**WHAT THIS TASK INVOLVES:** Where the data below contains pictures, omit them; output the rest word for word.

Top of DATA PROVIDED

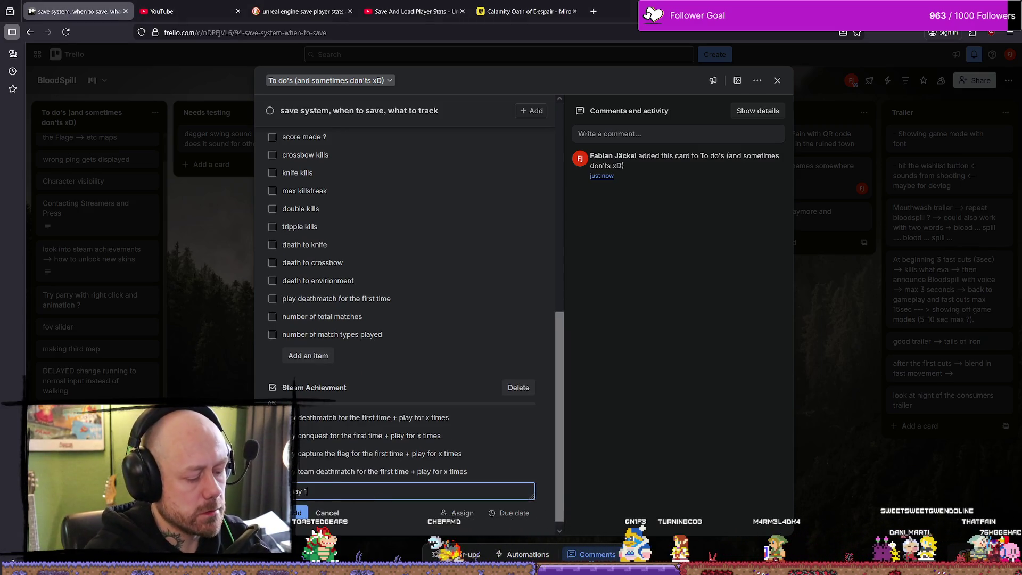
{"action": "type", "text": "000"}
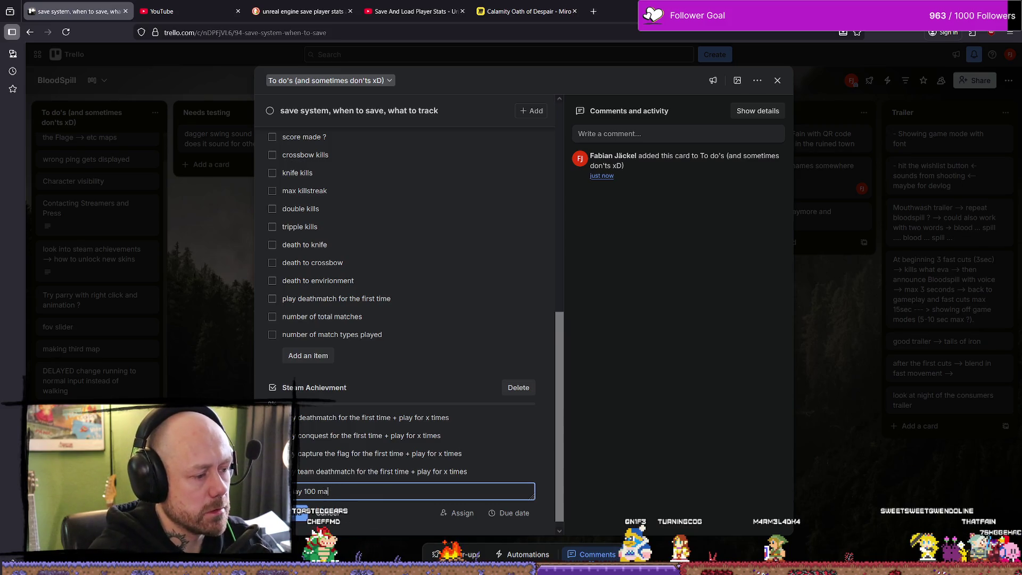
{"action": "type", "text": "tches any play"}
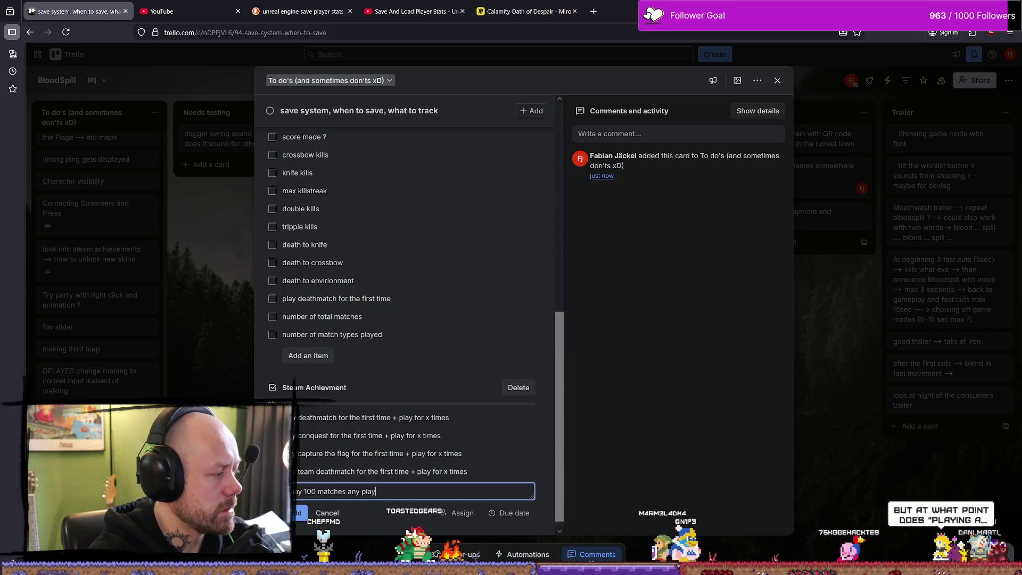
{"action": "key", "text": "BackSpace"}
{"action": "key", "text": "BackSpace"}
{"action": "key", "text": "BackSpace"}
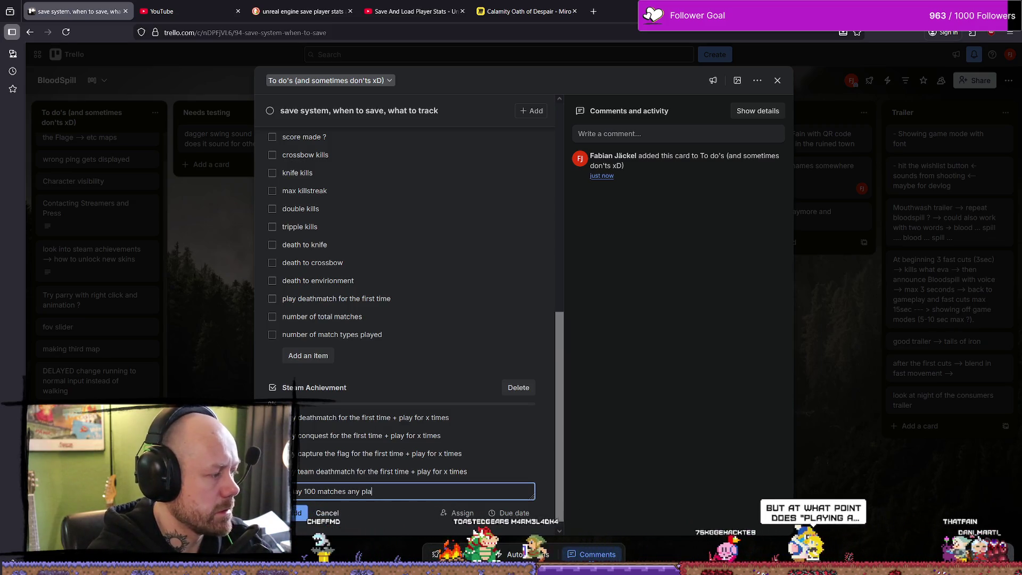
{"action": "type", "text": "gamemode"}
{"action": "key", "text": "Return"}
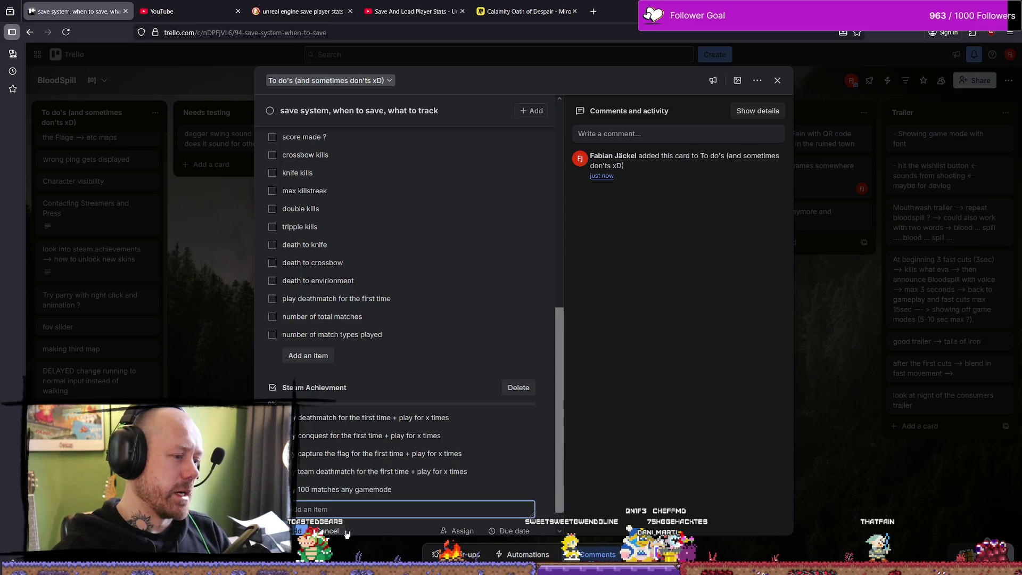
{"action": "scroll", "coordinate": [468, 475], "scroll_direction": "down", "scroll_amount": 2}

Bottom of DATA PROVIDED

**SOLUTION TO THIS PROBLEM:**
{"action": "type", "text": "000"}
{"action": "type", "text": "tches any play"}
{"action": "key", "text": "BackSpace"}
{"action": "key", "text": "BackSpace"}
{"action": "key", "text": "BackSpace"}
{"action": "type", "text": "gamemode"}
{"action": "key", "text": "Return"}
{"action": "scroll", "coordinate": [468, 475], "scroll_direction": "down", "scroll_amount": 2}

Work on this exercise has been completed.